### SUPPLIED INFORMATION
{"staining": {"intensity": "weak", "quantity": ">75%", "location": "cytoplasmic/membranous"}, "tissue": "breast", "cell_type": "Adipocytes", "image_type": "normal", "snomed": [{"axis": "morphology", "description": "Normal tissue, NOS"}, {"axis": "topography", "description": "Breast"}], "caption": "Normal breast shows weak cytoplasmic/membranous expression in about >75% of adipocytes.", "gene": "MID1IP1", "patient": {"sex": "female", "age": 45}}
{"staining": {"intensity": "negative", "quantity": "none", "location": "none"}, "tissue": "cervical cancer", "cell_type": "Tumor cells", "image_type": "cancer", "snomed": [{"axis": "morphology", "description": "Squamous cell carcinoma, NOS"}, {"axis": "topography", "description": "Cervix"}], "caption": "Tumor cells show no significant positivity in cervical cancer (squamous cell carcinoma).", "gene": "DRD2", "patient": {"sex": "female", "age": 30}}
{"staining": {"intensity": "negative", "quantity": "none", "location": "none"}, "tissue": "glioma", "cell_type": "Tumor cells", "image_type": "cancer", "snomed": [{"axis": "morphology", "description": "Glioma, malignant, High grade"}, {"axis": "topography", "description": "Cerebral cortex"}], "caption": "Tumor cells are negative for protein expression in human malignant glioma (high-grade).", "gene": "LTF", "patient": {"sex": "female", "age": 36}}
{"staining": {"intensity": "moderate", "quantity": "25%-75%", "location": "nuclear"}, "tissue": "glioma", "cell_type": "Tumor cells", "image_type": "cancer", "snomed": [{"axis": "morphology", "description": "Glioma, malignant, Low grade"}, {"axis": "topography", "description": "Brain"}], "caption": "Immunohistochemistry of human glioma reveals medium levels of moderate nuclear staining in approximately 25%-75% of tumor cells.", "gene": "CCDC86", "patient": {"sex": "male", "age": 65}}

### YOUR TASK
Reproduce verbatim only this range: the first line of the material through the line that contains "cells show no", inclusive.

### TASK ANSWER
{"staining": {"intensity": "weak", "quantity": ">75%", "location": "cytoplasmic/membranous"}, "tissue": "breast", "cell_type": "Adipocytes", "image_type": "normal", "snomed": [{"axis": "morphology", "description": "Normal tissue, NOS"}, {"axis": "topography", "description": "Breast"}], "caption": "Normal breast shows weak cytoplasmic/membranous expression in about >75% of adipocytes.", "gene": "MID1IP1", "patient": {"sex": "female", "age": 45}}
{"staining": {"intensity": "negative", "quantity": "none", "location": "none"}, "tissue": "cervical cancer", "cell_type": "Tumor cells", "image_type": "cancer", "snomed": [{"axis": "morphology", "description": "Squamous cell carcinoma, NOS"}, {"axis": "topography", "description": "Cervix"}], "caption": "Tumor cells show no significant positivity in cervical cancer (squamous cell carcinoma).", "gene": "DRD2", "patient": {"sex": "female", "age": 30}}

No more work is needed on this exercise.